Events playing out in Turkey also have ramifications for the UAE banking sector — especially Emirates NBD, Dubai’s biggest bank, which has agreed to acquire Turkey’s Denizbank from Russia’s state-owned Sberbank in a deal worth about $3.2 billion.

Arqaam Capital said in a research note that the 37 percent drop in the Turkish lira since the announcement gave Emirates NBD an opportunity to reduce the purchase price. The Dubai lender’s stock lost about 1.7 percent.

The pain was not confined to the banking sector, though. Property developers Emaar and Damac, both with investments in Turkey, also finished the session in negative territory.

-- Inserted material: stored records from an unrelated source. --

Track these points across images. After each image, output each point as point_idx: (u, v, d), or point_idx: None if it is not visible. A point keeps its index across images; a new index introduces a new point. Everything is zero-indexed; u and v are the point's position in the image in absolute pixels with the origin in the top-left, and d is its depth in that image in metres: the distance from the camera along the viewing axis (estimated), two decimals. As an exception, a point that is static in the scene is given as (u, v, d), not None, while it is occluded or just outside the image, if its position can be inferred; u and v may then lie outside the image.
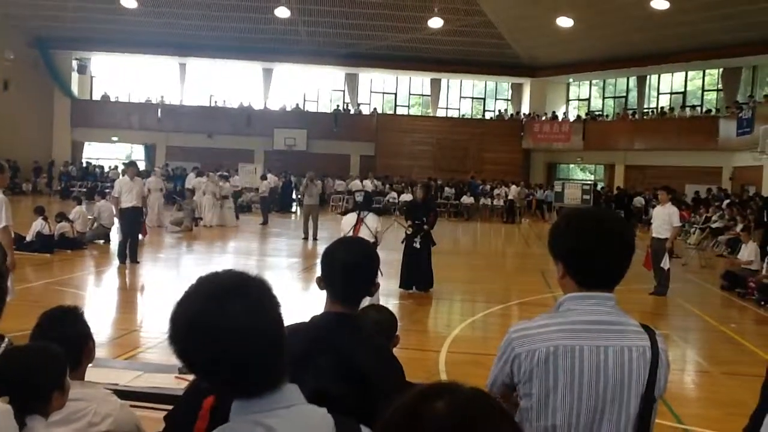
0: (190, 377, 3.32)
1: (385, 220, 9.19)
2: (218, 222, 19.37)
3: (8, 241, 6.27)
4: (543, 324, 1.83)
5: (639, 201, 25.86)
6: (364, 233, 7.73)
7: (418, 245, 10.06)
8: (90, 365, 2.63)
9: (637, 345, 1.80)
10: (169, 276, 11.62)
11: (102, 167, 31.10)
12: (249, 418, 1.30)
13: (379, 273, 2.19)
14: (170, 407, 2.14)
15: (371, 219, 8.09)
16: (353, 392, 1.86)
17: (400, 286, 10.08)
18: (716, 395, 6.25)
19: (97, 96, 32.90)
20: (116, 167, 30.86)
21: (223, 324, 1.27)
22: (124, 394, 2.74)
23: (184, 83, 32.88)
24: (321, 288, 2.14)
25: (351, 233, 7.82)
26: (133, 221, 11.86)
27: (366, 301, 2.37)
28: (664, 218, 10.70)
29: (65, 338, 2.37)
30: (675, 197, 24.71)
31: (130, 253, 11.76)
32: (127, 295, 9.97)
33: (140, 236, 12.58)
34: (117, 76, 33.32)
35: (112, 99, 32.25)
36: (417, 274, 10.09)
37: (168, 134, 31.28)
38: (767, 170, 21.44)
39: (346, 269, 2.09)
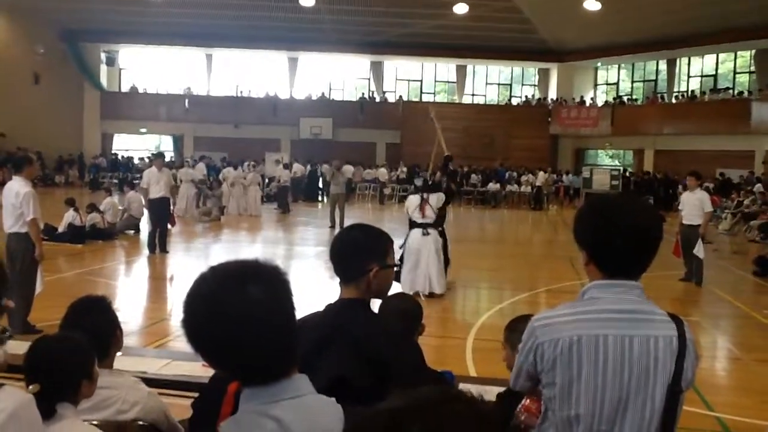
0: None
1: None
2: (245, 211, 19.62)
3: (36, 233, 6.35)
4: (566, 313, 1.82)
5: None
6: (428, 212, 8.84)
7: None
8: (119, 354, 2.67)
9: (664, 334, 1.77)
10: (198, 265, 11.72)
11: (131, 158, 31.46)
12: (257, 408, 1.31)
13: (384, 258, 2.16)
14: (196, 395, 2.17)
15: (434, 198, 8.98)
16: (370, 378, 1.86)
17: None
18: (748, 383, 6.15)
19: (125, 88, 33.31)
20: (144, 158, 31.32)
21: (238, 308, 1.27)
22: (152, 382, 2.78)
23: (210, 74, 33.10)
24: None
25: (418, 212, 8.91)
26: (162, 211, 12.00)
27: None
28: (694, 204, 10.39)
29: (93, 327, 2.40)
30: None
31: (159, 243, 11.94)
32: (157, 285, 10.10)
33: (169, 226, 12.73)
34: (145, 68, 33.68)
35: (140, 91, 32.61)
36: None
37: (195, 125, 31.55)
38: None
39: (338, 251, 2.16)
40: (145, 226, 14.17)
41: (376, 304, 2.41)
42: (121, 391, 2.43)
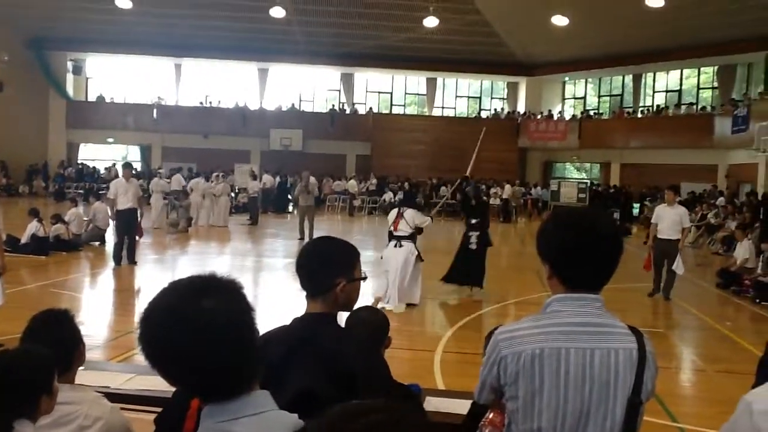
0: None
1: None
2: (212, 222, 19.52)
3: None
4: (529, 326, 1.83)
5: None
6: (402, 226, 9.25)
7: (474, 246, 10.34)
8: (82, 368, 2.63)
9: (624, 347, 1.79)
10: (164, 277, 11.57)
11: (96, 169, 31.03)
12: (217, 426, 1.29)
13: (351, 272, 2.17)
14: (160, 410, 2.14)
15: (409, 213, 9.39)
16: (337, 391, 1.86)
17: (444, 280, 10.28)
18: (711, 393, 6.25)
19: (92, 97, 32.83)
20: (112, 167, 30.93)
21: (194, 321, 1.26)
22: (115, 397, 2.74)
23: (179, 84, 32.85)
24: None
25: (392, 225, 9.39)
26: (130, 222, 11.88)
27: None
28: (674, 219, 10.31)
29: (55, 341, 2.36)
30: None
31: (127, 254, 11.86)
32: (122, 297, 9.95)
33: (137, 237, 12.58)
34: (112, 77, 33.25)
35: (108, 100, 32.19)
36: (470, 270, 10.24)
37: (163, 135, 31.26)
38: (762, 168, 21.48)
39: (304, 265, 2.15)
40: (111, 237, 13.98)
41: (343, 316, 2.42)
42: (83, 406, 2.39)
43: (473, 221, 10.64)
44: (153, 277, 11.36)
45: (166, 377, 1.33)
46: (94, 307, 9.07)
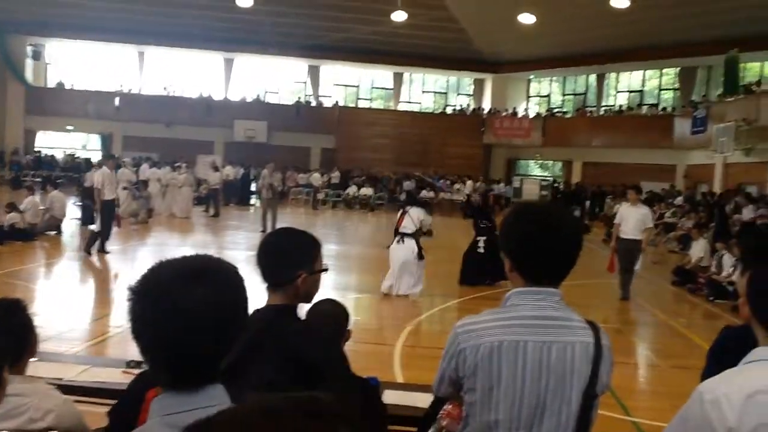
0: (138, 372, 3.28)
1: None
2: (175, 213, 19.26)
3: None
4: (488, 319, 1.84)
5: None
6: (407, 223, 9.55)
7: (482, 250, 10.82)
8: (35, 359, 2.57)
9: (580, 341, 1.82)
10: (124, 268, 11.42)
11: (55, 157, 30.36)
12: (167, 420, 1.27)
13: (312, 264, 2.17)
14: (115, 402, 2.11)
15: (414, 211, 9.69)
16: (299, 383, 1.85)
17: (460, 282, 10.76)
18: (665, 388, 6.38)
19: (52, 83, 32.07)
20: (73, 155, 30.32)
21: (183, 308, 1.25)
22: (68, 389, 2.69)
23: (142, 72, 32.31)
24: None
25: (397, 223, 9.73)
26: (112, 213, 12.27)
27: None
28: (637, 218, 10.37)
29: (5, 331, 2.29)
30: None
31: (100, 245, 11.96)
32: (79, 288, 9.76)
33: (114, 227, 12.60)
34: (73, 63, 32.56)
35: (68, 87, 31.48)
36: (485, 269, 10.63)
37: (125, 124, 30.64)
38: (719, 169, 21.98)
39: (265, 257, 2.13)
40: (67, 227, 13.74)
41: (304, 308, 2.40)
42: (34, 398, 2.33)
43: (482, 226, 10.86)
44: (109, 268, 11.17)
45: (142, 353, 1.31)
46: (49, 298, 8.87)
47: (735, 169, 21.20)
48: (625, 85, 30.79)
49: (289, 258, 2.13)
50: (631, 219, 10.41)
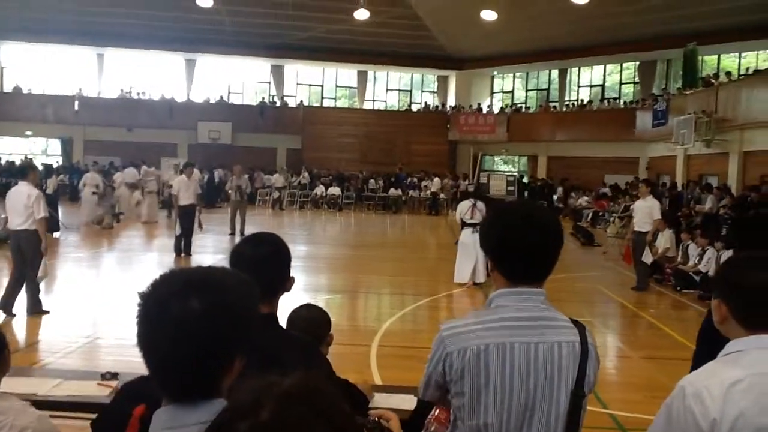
0: (114, 383, 3.21)
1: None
2: (143, 218, 19.00)
3: (44, 229, 7.89)
4: (473, 321, 1.83)
5: (559, 192, 26.72)
6: (477, 214, 10.26)
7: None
8: (4, 376, 2.49)
9: (567, 340, 1.82)
10: (89, 275, 11.21)
11: (14, 163, 29.62)
12: None
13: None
14: (93, 415, 2.05)
15: (481, 204, 10.47)
16: None
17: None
18: (637, 379, 6.48)
19: (8, 88, 31.29)
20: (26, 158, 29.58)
21: (180, 321, 1.24)
22: (42, 405, 2.61)
23: (102, 74, 31.75)
24: None
25: (469, 214, 10.48)
26: (192, 218, 13.19)
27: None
28: (645, 211, 10.73)
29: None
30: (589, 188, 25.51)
31: (184, 247, 13.06)
32: (46, 298, 9.53)
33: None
34: (30, 67, 31.82)
35: (25, 91, 30.75)
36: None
37: (85, 128, 30.10)
38: (680, 160, 22.38)
39: (254, 264, 2.05)
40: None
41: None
42: (8, 416, 2.26)
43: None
44: (73, 275, 10.94)
45: (146, 365, 1.31)
46: (14, 309, 8.64)
47: (696, 160, 21.60)
48: (586, 80, 31.19)
49: (280, 267, 2.16)
50: (640, 212, 10.89)
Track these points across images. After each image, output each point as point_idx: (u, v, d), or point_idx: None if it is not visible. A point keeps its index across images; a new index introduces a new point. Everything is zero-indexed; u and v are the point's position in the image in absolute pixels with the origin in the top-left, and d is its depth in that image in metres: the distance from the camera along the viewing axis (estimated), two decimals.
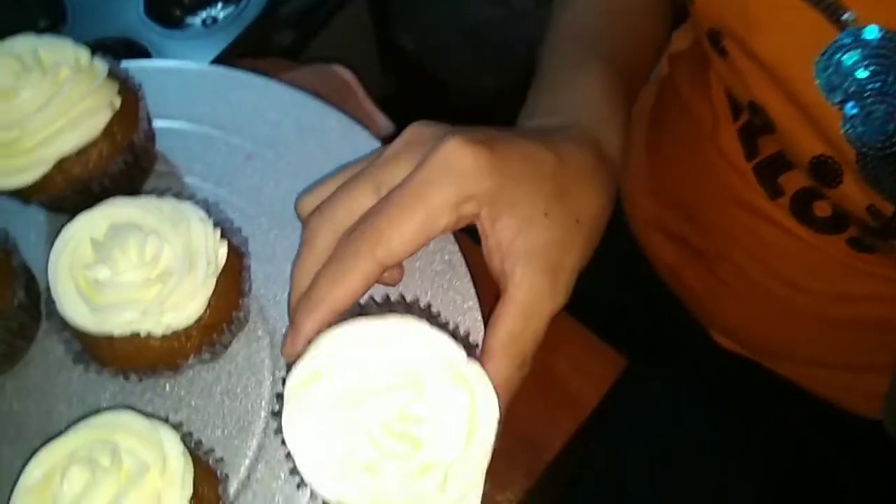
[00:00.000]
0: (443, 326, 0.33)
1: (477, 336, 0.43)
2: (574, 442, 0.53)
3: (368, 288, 0.36)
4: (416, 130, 0.38)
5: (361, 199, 0.37)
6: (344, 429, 0.31)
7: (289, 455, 0.32)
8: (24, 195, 0.43)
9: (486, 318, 0.42)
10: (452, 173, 0.35)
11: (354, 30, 1.18)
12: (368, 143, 0.49)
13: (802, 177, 0.48)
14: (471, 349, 0.34)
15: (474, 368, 0.32)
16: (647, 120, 0.66)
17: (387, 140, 0.59)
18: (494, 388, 0.32)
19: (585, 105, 0.43)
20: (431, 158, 0.35)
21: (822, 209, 0.49)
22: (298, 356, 0.33)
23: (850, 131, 0.38)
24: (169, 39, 0.64)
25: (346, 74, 0.61)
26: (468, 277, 0.44)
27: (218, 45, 0.64)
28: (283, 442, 0.32)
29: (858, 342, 0.56)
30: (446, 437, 0.31)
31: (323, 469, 0.31)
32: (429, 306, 0.43)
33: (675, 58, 0.62)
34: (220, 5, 0.69)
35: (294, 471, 0.32)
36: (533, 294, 0.35)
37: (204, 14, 0.68)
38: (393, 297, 0.40)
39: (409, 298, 0.42)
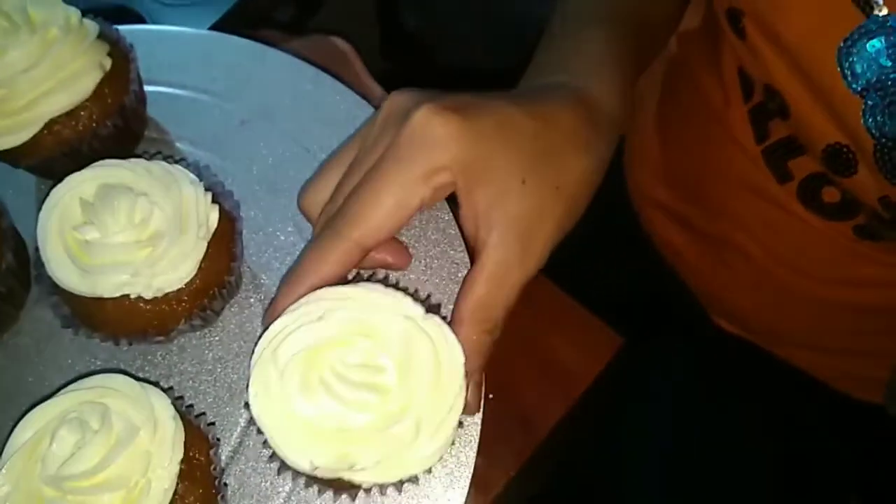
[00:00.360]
0: (407, 293, 0.34)
1: None
2: (568, 420, 0.53)
3: (350, 267, 0.36)
4: (394, 101, 0.37)
5: (346, 183, 0.37)
6: (309, 388, 0.31)
7: (259, 431, 0.32)
8: (12, 158, 0.42)
9: None
10: (422, 146, 0.34)
11: (356, 7, 1.17)
12: (363, 109, 0.48)
13: (813, 162, 0.47)
14: (433, 308, 0.35)
15: (433, 320, 0.33)
16: (656, 98, 0.65)
17: None
18: (464, 350, 0.33)
19: (583, 64, 0.42)
20: (401, 133, 0.35)
21: (830, 195, 0.49)
22: None
23: (870, 120, 0.38)
24: (164, 7, 0.63)
25: (343, 45, 0.60)
26: (462, 245, 0.44)
27: (214, 15, 0.63)
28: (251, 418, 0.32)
29: (859, 327, 0.56)
30: (412, 383, 0.31)
31: (292, 438, 0.31)
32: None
33: (686, 36, 0.61)
34: None
35: (266, 444, 0.32)
36: (504, 262, 0.35)
37: None
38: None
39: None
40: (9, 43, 0.39)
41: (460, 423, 0.34)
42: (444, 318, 0.34)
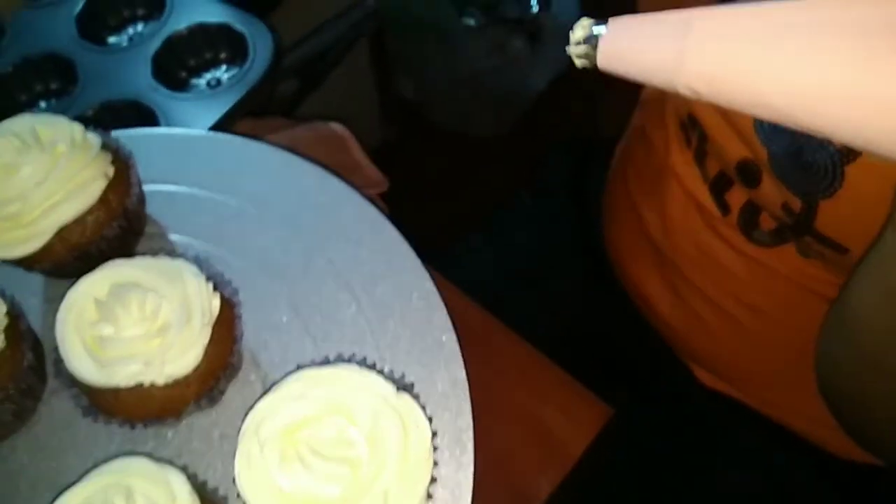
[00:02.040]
0: (380, 372, 0.39)
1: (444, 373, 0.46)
2: (560, 492, 0.56)
3: None
4: None
5: None
6: (287, 461, 0.35)
7: None
8: (26, 263, 0.46)
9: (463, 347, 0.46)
10: None
11: (356, 78, 1.23)
12: (347, 194, 0.52)
13: (741, 189, 0.52)
14: (406, 387, 0.39)
15: (403, 398, 0.37)
16: (621, 162, 0.70)
17: (381, 194, 0.63)
18: None
19: None
20: None
21: (767, 222, 0.53)
22: None
23: (760, 133, 0.43)
24: (175, 101, 0.67)
25: (341, 131, 0.65)
26: (444, 310, 0.47)
27: (222, 106, 0.67)
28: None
29: None
30: (381, 457, 0.35)
31: None
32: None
33: (644, 103, 0.67)
34: (223, 67, 0.73)
35: None
36: None
37: (209, 76, 0.72)
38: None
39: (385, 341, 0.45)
40: (22, 161, 0.43)
41: (429, 496, 0.37)
42: (415, 395, 0.38)
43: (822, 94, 0.20)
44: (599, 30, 0.26)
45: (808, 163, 0.41)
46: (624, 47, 0.25)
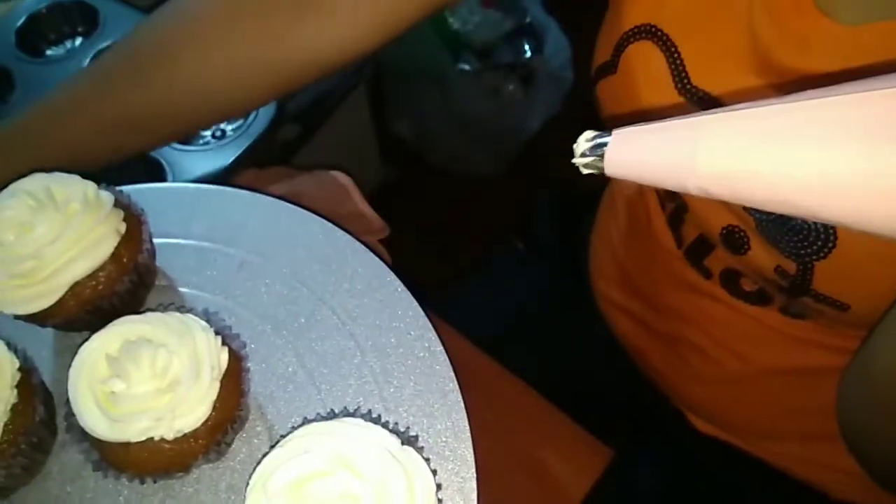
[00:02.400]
0: (384, 424, 0.40)
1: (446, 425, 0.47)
2: None
3: None
4: None
5: None
6: None
7: None
8: (38, 318, 0.47)
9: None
10: None
11: (355, 121, 1.26)
12: (349, 244, 0.54)
13: (723, 255, 0.53)
14: (410, 440, 0.40)
15: (408, 452, 0.38)
16: (605, 214, 0.72)
17: (382, 241, 0.65)
18: None
19: None
20: None
21: (748, 284, 0.54)
22: None
23: None
24: (182, 153, 0.70)
25: (344, 179, 0.67)
26: (447, 363, 0.48)
27: (228, 156, 0.70)
28: None
29: (814, 412, 0.58)
30: None
31: None
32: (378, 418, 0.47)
33: None
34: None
35: None
36: None
37: (214, 128, 0.75)
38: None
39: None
40: (36, 220, 0.45)
41: None
42: (419, 448, 0.39)
43: (831, 188, 0.22)
44: (604, 140, 0.27)
45: (797, 227, 0.42)
46: (631, 156, 0.26)
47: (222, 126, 0.76)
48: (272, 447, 0.40)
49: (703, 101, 0.46)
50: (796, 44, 0.41)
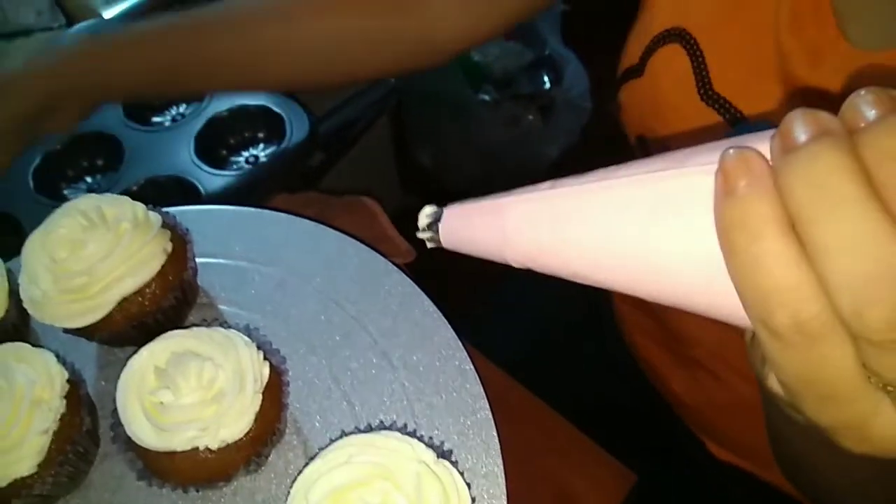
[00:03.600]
0: (419, 439, 0.42)
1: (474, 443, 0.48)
2: None
3: None
4: None
5: None
6: None
7: None
8: (86, 332, 0.49)
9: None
10: None
11: (378, 150, 1.30)
12: (383, 266, 0.55)
13: None
14: (445, 454, 0.42)
15: (444, 464, 0.40)
16: None
17: (408, 264, 0.67)
18: None
19: None
20: None
21: None
22: None
23: None
24: (216, 177, 0.72)
25: (372, 205, 0.69)
26: (478, 383, 0.50)
27: (260, 180, 0.72)
28: None
29: None
30: None
31: None
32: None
33: None
34: (261, 146, 0.78)
35: None
36: None
37: (247, 153, 0.78)
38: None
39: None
40: (88, 238, 0.47)
41: None
42: (454, 462, 0.40)
43: (614, 263, 0.23)
44: (438, 216, 0.29)
45: None
46: (459, 232, 0.29)
47: (255, 152, 0.78)
48: (308, 461, 0.42)
49: (723, 109, 0.47)
50: (809, 55, 0.42)
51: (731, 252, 0.20)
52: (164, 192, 0.73)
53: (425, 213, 0.29)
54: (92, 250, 0.47)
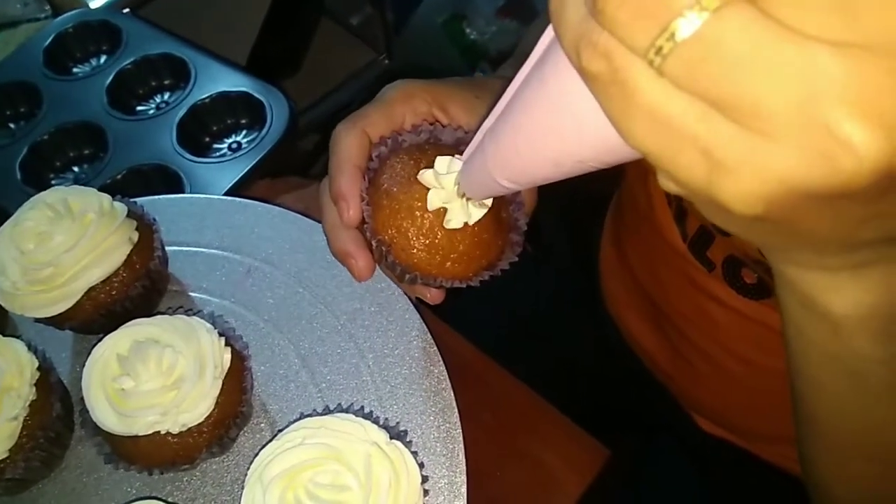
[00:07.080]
0: (376, 420, 0.43)
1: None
2: None
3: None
4: None
5: None
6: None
7: None
8: (57, 321, 0.50)
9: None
10: None
11: None
12: None
13: (722, 244, 0.54)
14: (399, 434, 0.43)
15: (395, 445, 0.41)
16: (612, 218, 0.73)
17: None
18: None
19: None
20: None
21: (748, 276, 0.56)
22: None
23: None
24: (198, 164, 0.73)
25: None
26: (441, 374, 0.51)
27: (242, 167, 0.73)
28: None
29: None
30: (374, 500, 0.38)
31: None
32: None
33: (632, 162, 0.70)
34: (243, 132, 0.79)
35: None
36: None
37: (229, 140, 0.79)
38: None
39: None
40: (54, 229, 0.48)
41: None
42: (408, 442, 0.41)
43: (552, 137, 0.28)
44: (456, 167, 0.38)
45: None
46: (472, 186, 0.37)
47: (237, 139, 0.79)
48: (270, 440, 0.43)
49: None
50: None
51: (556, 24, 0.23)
52: (148, 180, 0.74)
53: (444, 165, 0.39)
54: (58, 242, 0.48)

The Turkish lira plunged last week as US President Donald Trump doubled tariffs on Turkish steel and aluminum imports. 

The lira fell 18 percent on Friday to hit a record low.

In Saudi Arabia, the index fell 1.4 percent, below its 100-day average for the first time this year, Reuters reported.

It closed at 8,065 points, the lowest since late May.

Banks were mostly down, led by National Commercial Bank, which fell 3.2 percent on concerns about its exposure to Turkish assets. Al Rajhi Bank dropped 1.3 percent.

The Dubai index lost 1 percent with Air Arabia down 2.9 percent.

The carrier, which in June disclosed an exposure of $336 million to private equity group Abraaj, said in its financial statement for the first half of 2018 that a short-term investment of 275 million dirhams in Abraaj had not been repaid after maturing at the end of June.

The airline has yet to make any provision for the investment because “events are still unfolding,” it said.

Purchasing manager data for Saudi Arabia and the UAE highlighted that firms’ margins remained under pressure despite a large backlog of orders and a strong export sector.

The Emirates NBD Purchasing Managers’ Index (PMI) for the UAE declined to 55.8 in July from 57.1 in June, signalling the slowest rate of growth in the non-oil private sector in three months. 

“Both output and new work, while still strong, were softer than in June,” said Khatija Haque, head of MENA research at Emirates NBD. “Notably, new export orders increased at the sharpest rate in three years, as firms reported stronger demand from other GCC countries and Europe.”

The headline Saudi Arabian PMI also eased marginally to 54.9 in July from 55.0 in June. 

“The PMI survey showed both output and new orders increased sharply last month, although at a slightly slower rate than in June. However, once again the year-to-date average for both series indicate much softer growth than for the same period in 2017,” added Haque.

Still, employment increased modestly over the month, as did new export orders.